En iyi dram: The Broken Circle Breakdown: Bu senenin açık ara en iyi dramı diyebilirim Belçika yapımı bu filme, birbirine tamamen zıt karakterde olan iki insanın evliliklerinin nasıl bir anda bir drama dönüşebileceğini anlatan bu film, özellikle evlilik fobisi olan insanların asla izlememesi, dram sevenlerin ise muhakkak izlemesi gereken bir film.

En iyi korku: The Conjuring: Sadece 2013'ün değil son 5 senenin en iyi korku filmi diyebiliriz The Fonjuring'e, insanı yerinden zıplatmayı başaran ve film bittikten sonra da 1-2 gün etkileyen korku filmlerini arar olduğumuz bu zamanlarda, bunu çok iyi başardığı için The Conjuring bu senenin en iyi korku filmi oluyor.

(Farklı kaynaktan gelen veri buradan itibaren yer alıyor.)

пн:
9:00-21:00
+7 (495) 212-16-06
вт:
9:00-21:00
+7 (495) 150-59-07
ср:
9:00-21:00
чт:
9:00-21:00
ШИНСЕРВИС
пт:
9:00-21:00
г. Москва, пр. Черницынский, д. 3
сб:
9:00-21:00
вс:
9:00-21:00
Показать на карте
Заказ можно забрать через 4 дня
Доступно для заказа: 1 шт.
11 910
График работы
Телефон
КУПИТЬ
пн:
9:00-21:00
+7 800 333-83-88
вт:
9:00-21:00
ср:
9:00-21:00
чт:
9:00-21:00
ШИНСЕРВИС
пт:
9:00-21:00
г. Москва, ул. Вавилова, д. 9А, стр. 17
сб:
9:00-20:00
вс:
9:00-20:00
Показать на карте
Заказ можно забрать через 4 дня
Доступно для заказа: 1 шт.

Woody Allen özel kontenjanı: Blue Jasmine: Woody Allen avrupa üçlemesini bitirdikten sonra tekrar memleketine dönüyor ve bu sefer ondan izlemeye alışık olmadığımız bir türe drama imzasını atıyor, Cate Blanchett'e kariyer performansını yaptırıyor ve en iyi kadın oscarını da büyük ihtimal kazandıracak bir rol veriyor, her sene olduğu gibi bu sene de film çeken Allen, Blue Jasmine ile insanlara adeta ne oldum değil ne olacam demeli dersi veriyor.